§ **LISTE**
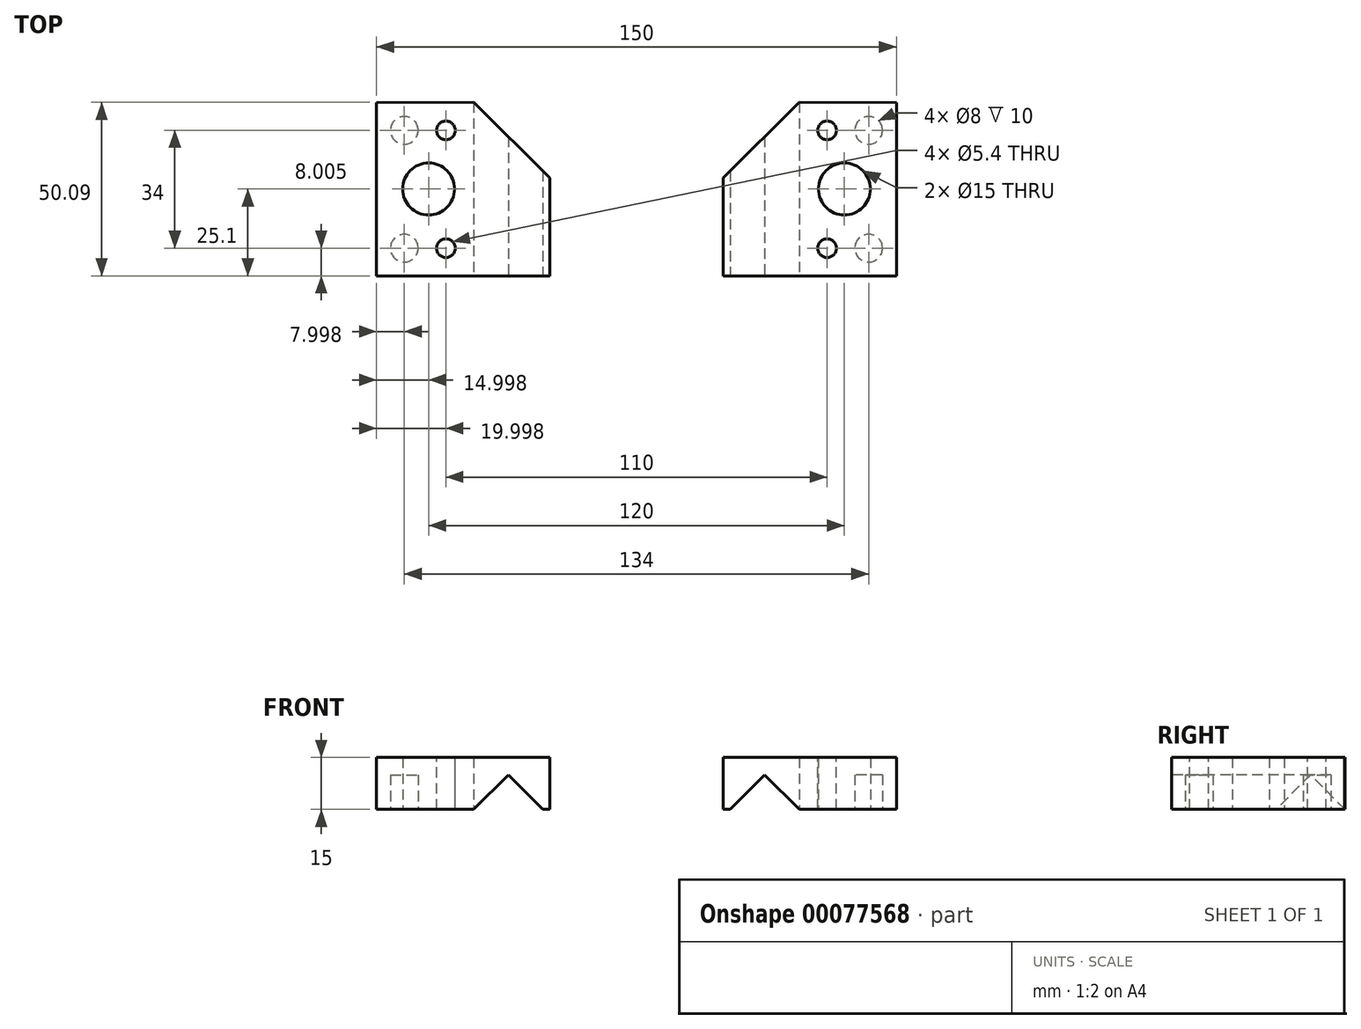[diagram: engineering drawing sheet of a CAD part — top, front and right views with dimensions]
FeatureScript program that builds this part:
annotation { "Feature Type Name" : "Feature", "Feature Type Description" : "" }
export const myFeature = defineFeature(function(context is Context, id is Id, definition is map)
    precondition{}
    {
        {
            var Q0;
            Q0=qCreatedBy(makeId("Top.planeOp"),FACE);
            var sketch = newSketch(context, id + "F0", { "sketchPlane" : qUnion([Q0])});
            skLineSegment(sketch, "E0.bottom", {"start": v(24.6, 20.06) * mm, "end": v(-25.4, 19.9) * mm});
            skLineSegment(sketch, "E0.top", {"start": v(24.6, -30.1) * mm, "end": v(-25.4, -30.1) * mm});
            skLineSegment(sketch, "E0.left", {"start": v(24.6, 20.06) * mm, "end": v(24.6, -30.1) * mm});
            skLineSegment(sketch, "E0.right", {"start": v(-25.4, 19.9) * mm, "end": v(-25.4, -30.1) * mm});
            skPoint(sketch, "E0.middle", {"position": v(0, 0) * mm});
            skSolve(sketch);
        }
        {
            var Q0;
            Q0 = qSketchRegion(id + "F0", true);
            extrude(context, id + "F1", {"entities" : qUnion([Q0]), "depth" : 15 * mm});
        }
        {
            var Q0;
            Q0=makeQuery(id+"F1.opExtrude","SWEPT_FACE",FACE,{"disambiguationData":[OSD([sQuery(id+"F0.wireOp",EDGE,"E0.top")])]});
            var sketch = newSketch(context, id + "F2", { "sketchPlane" : qUnion([Q0])});
            skLineSegment(sketch, "E1", {"start": v(22.6, 0) * mm, "end": v(12.6, 10) * mm});
            skPoint(sketch, "E1.endSnap0", {"position": v(20, 12.5) * mm});
            skLineSegment(sketch, "E2", {"start": v(12.6, 10) * mm, "end": v(2.6, 0) * mm});
            skLineSegment(sketch, "E3", {"start": v(2.6, 0) * mm, "end": v(22.6, 0) * mm});
            skSolve(sketch);
        }
        {
            var Q0;
            Q0=makeQuery(id+"F2.imprint","IMPRINT",FACE,{"disambiguationData":[TD([[makeQuery(id+"F2.imprint","IMPRINT",EDGE,{"derivedFrom":sQuery(id+"F2.wireOp",EDGE,"E1")}),1.0]])]});
            extrude(context, id + "F3", {"entities" : qUnion([Q0]), "operationType" : NewBodyOperationType.REMOVE, "endBound" : BoundingType.THROUGH_ALL, "oppositeDirection" : true, "depth" : 25 * mm});
        }
        {
            var Q0;
            {var subQ0=sQuery(id+"F0.wireOp",EDGE,"E0.bottom");var subQ1=sQuery(id+"F0.wireOp",EDGE,"E0.top");var subQ2=sQuery(id+"F0.wireOp",EDGE,"E0.right");Q0=makeQuery(id+"F3.boolean.opBoolean","SPLIT",FACE,{"disambiguationData":[TD([makeQuery(id+"F1.opExtrude","SWEPT_FACE",FACE,{"disambiguationData":[OSD([subQ2])]})])],"derivedFrom":makeQuery(id+"F1.opExtrude","CAP_FACE",FACE,{"disambiguationData":[OSD([subQ0,subQ1,sQuery(id+"F0.wireOp",EDGE,"E0.left"),subQ2])],"isStart":true})});}
            var sketch = newSketch(context, id + "F4", { "sketchPlane" : qUnion([Q0])});
            skCircle(sketch, "E4", {"center": v(-17.4, 22.1) * mm, "radius": 4 * mm});
            skCircle(sketch, "E5", {"center": v(-17.4, -11.9) * mm, "radius": 4 * mm});
            skSolve(sketch);
        }
        {
            var Q0;
            Q0 = qSketchRegion(id + "F4", true);
            extrude(context, id + "F5", {"entities" : qUnion([Q0]), "operationType" : NewBodyOperationType.REMOVE, "oppositeDirection" : true, "depth" : 10 * mm});
        }
        {
            var Q0;
            {var subQ0=sQuery(id+"F0.wireOp",EDGE,"E0.bottom");var subQ1=sQuery(id+"F0.wireOp",EDGE,"E0.top");var subQ2=sQuery(id+"F0.wireOp",EDGE,"E0.right");Q0=makeQuery(id+"F3.boolean.opBoolean","SPLIT",FACE,{"disambiguationData":[TD([makeQuery(id+"F1.opExtrude","SWEPT_FACE",FACE,{"disambiguationData":[OSD([subQ2])]})])],"derivedFrom":makeQuery(id+"F1.opExtrude","CAP_FACE",FACE,{"disambiguationData":[OSD([subQ0,subQ1,sQuery(id+"F0.wireOp",EDGE,"E0.left"),subQ2])],"isStart":true})});}
            var sketch = newSketch(context, id + "F6", { "sketchPlane" : qUnion([Q0])});
            skLineSegment(sketch, "E6", {"start": v(-10.4, 22) * mm, "end": v(-10.4, -12) * mm});
            skLineSegment(sketch, "E7", {"start": v(-4.4, 0) * mm, "end": v(-10.4, 5) * mm});
            skPoint(sketch, "E8", {"position": v(-10.4, 5) * mm});
            skPoint(sketch, "E9", {"position": v(3.86, -3.22) * mm});
            skCircle(sketch, "E10", {"center": v(-10.4, 5) * mm, "radius": 7.5 * mm});
            skLineSegment(sketch, "E11", {"start": v(-6, 12.5) * mm, "end": v(-23, 12.5) * mm});
            skLineSegment(sketch, "E12", {"start": v(-6, -2.5) * mm, "end": v(-23, -2.5) * mm});
            skSolve(sketch);
        }
        {
            var Q0;
            {var subQ0=sQuery(id+"F6.wireOp",EDGE,"E6");var subQ1=makeQuery(id+"F6.imprint","INTERSECT",VERTEX,{"derivedFrom":[subQ0,sQuery(id+"F6.wireOp",EDGE,"E7")]});Q0=makeQuery(id+"F6.imprint","IMPRINT",FACE,{"disambiguationData":[TD([[makeQuery(id+"F6.imprint","IMPRINT",EDGE,{"disambiguationData":[TD([[subQ1,1.0]])],"derivedFrom":subQ0}),-1.0]])]});}
            var Q1;
            {var subQ0=sQuery(id+"F6.wireOp",EDGE,"E7");var subQ1=sQuery(id+"F6.wireOp",EDGE,"E6");var subQ2=makeQuery(id+"F6.imprint","INTERSECT",VERTEX,{"derivedFrom":[subQ1,subQ0]});Q1=makeQuery(id+"F6.imprint","IMPRINT",FACE,{"disambiguationData":[TD([[makeQuery(id+"F6.imprint","IMPRINT",EDGE,{"disambiguationData":[TD([[subQ2,1.0]])],"derivedFrom":subQ0}),-1.0]])]});}
            var Q2;
            {var subQ0=sQuery(id+"F6.wireOp",EDGE,"E7");var subQ1=sQuery(id+"F6.wireOp",EDGE,"E6");var subQ2=makeQuery(id+"F6.imprint","INTERSECT",VERTEX,{"derivedFrom":[subQ1,subQ0]});Q2=makeQuery(id+"F6.imprint","IMPRINT",FACE,{"disambiguationData":[TD([[makeQuery(id+"F6.imprint","IMPRINT",EDGE,{"disambiguationData":[TD([[subQ2,1.0]])],"derivedFrom":subQ0}),1.0]])]});}
            var Q3;
            {var subQ0=sQuery(id+"F6.wireOp",EDGE,"E6");var subQ1=makeQuery(id+"F6.imprint","IMPRINT",VERTEX,{"derivedFrom":subQ0});Q3=makeQuery(id+"F6.imprint","IMPRINT",FACE,{"disambiguationData":[TD([[makeQuery(id+"F6.imprint","IMPRINT",EDGE,{"disambiguationData":[TD([[subQ1,1.0]])],"derivedFrom":subQ0}),1.0]])]});}
            extrude(context, id + "F7", {"entities" : qUnion([Q0, Q1, Q2, Q3]), "operationType" : NewBodyOperationType.REMOVE, "endBound" : BoundingType.THROUGH_ALL, "oppositeDirection" : true, "depth" : 25 * mm});
        }
        {
            var Q0;
            Q0=makeQuery(id+"F1.opExtrude","CAP_FACE",FACE,{"disambiguationData":[OSD([sQuery(id+"F0.wireOp",EDGE,"E0.bottom"),sQuery(id+"F0.wireOp",EDGE,"E0.top"),sQuery(id+"F0.wireOp",EDGE,"E0.left"),sQuery(id+"F0.wireOp",EDGE,"E0.right")])],"isStart":false});
            var sketch = newSketch(context, id + "F8", { "sketchPlane" : qUnion([Q0])});
            skPoint(sketch, "E13.positionSnap0", {"position": v(-5.4, -22.1) * mm});
            skLineSegment(sketch, "E14", {"start": v(-5.4, -22.1) * mm, "end": v(-5.4, 11.9) * mm});
            skPoint(sketch, "E15", {"position": v(-5.4, 11.9) * mm});
            skSolve(sketch);
        }
        {
            var Q0;
            Q0=sQuery(id+"F8.wireOp",VERTEX,"E13.positionSnap0");
            var Q1;
            Q1=sQuery(id+"F8.wireOp",VERTEX,"E15");
            var Q2;
            Q2=makeQuery(id+"F1.opExtrude","SWEPT_BODY",BODY,{"disambiguationData":[OSD([sQuery(id+"F0.wireOp",EDGE,"E0.bottom"),sQuery(id+"F0.wireOp",EDGE,"E0.top"),sQuery(id+"F0.wireOp",EDGE,"E0.left"),sQuery(id+"F0.wireOp",EDGE,"E0.right")])]});
            hole(context, id + "F9", {"style" : HoleStyle.SIMPLE, "endStyle" : HoleEndStyle.BLIND, "standardTappedOrClearance" : lookupTablePath({ "standard" : "ISO", "engagement" : "25%", "pitch" : "1 mm", "size" : "M6", "type" : "Tapped" }), "standardBlindInLast" : lookupTablePath({ "standard" : "ISO", "engagement" : "25%", "pitch" : "1 mm", "size" : "M6", "type" : "Tapped" }), "holeDiameter" : 5.4 * mm, "holeDepth" : 60 * mm, "startFromSketch" : true, "locations" : qUnion([Q0, Q1]), "scope" : qUnion([Q2])});
        }
        {
            var Q0;
            {var subQ0=sQuery(id+"F0.wireOp",EDGE,"E0.bottom");var subQ1=sQuery(id+"F0.wireOp",EDGE,"E0.top");var subQ2=sQuery(id+"F0.wireOp",EDGE,"E0.right");Q0=makeQuery(id+"F3.boolean.opBoolean","SPLIT",FACE,{"disambiguationData":[TD([makeQuery(id+"F1.opExtrude","SWEPT_FACE",FACE,{"disambiguationData":[OSD([subQ2])]})])],"derivedFrom":makeQuery(id+"F1.opExtrude","CAP_FACE",FACE,{"disambiguationData":[OSD([subQ0,subQ1,sQuery(id+"F0.wireOp",EDGE,"E0.left"),subQ2])],"isStart":true})});}
            var sketch = newSketch(context, id + "F10", { "sketchPlane" : qUnion([Q0])});
            skLineSegment(sketch, "E16", {"start": v(2.6, -20) * mm, "end": v(27.6, -20.07) * mm});
            skLineSegment(sketch, "E17", {"start": v(27.6, -20.07) * mm, "end": v(27.69, 4.93) * mm});
            skLineSegment(sketch, "E18", {"start": v(27.69, 4.93) * mm, "end": v(2.6, -20) * mm});
            skSolve(sketch);
        }
        {
            var Q0;
            Q0 = qSketchRegion(id + "F10", true);
            extrude(context, id + "F11", {"entities" : qUnion([Q0]), "operationType" : NewBodyOperationType.REMOVE, "endBound" : BoundingType.THROUGH_ALL, "oppositeDirection" : true, "depth" : 25 * mm});
        }
        {
            var Q0;
            Q0=makeQuery(id+"F1.opExtrude","SWEPT_BODY",BODY,{"disambiguationData":[OSD([sQuery(id+"F0.wireOp",EDGE,"E0.bottom"),sQuery(id+"F0.wireOp",EDGE,"E0.top"),sQuery(id+"F0.wireOp",EDGE,"E0.left"),sQuery(id+"F0.wireOp",EDGE,"E0.right")])]});
            var Q1;
            Q1=makeQuery(id+"F1.opExtrude","SWEPT_FACE",FACE,{"disambiguationData":[OSD([sQuery(id+"F0.wireOp",EDGE,"E0.left")])]});
            mirror(context, id + "F12", {"entities" : qUnion([Q0]), "mirrorPlane" : qUnion([Q1])});
        }
        {
            var Q0;
            Q0=makeQuery(id+"F12.opPattern","COPY",BODY,{"derivedFrom":makeQuery(id+"F1.opExtrude","SWEPT_BODY",BODY,{"disambiguationData":[OSD([sQuery(id+"F0.wireOp",EDGE,"E0.bottom"),sQuery(id+"F0.wireOp",EDGE,"E0.top"),sQuery(id+"F0.wireOp",EDGE,"E0.left"),sQuery(id+"F0.wireOp",EDGE,"E0.right")])]}),"instanceName":"1"});
            transform(context, id + "F13", {"entities" : qUnion([Q0]), "transformType" : TransformType.TRANSLATION_3D, "dx" : 50 * mm, "dy" : 0 * mm, "dz" : 0 * mm, "makeCopy" : false});
        }
    });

§ **CONSIGNE**
Quelles lignes de la liste ci-dessus contiennent la chaîne "radius" ? Extrayez-les toutes, en tenant compte de la casse.

§ **RÉPONSE**
            skCircle(sketch, "E4", {"center": v(-17.4, 22.1) * mm, "radius": 4 * mm});
            skCircle(sketch, "E5", {"center": v(-17.4, -11.9) * mm, "radius": 4 * mm});
            skCircle(sketch, "E10", {"center": v(-10.4, 5) * mm, "radius": 7.5 * mm});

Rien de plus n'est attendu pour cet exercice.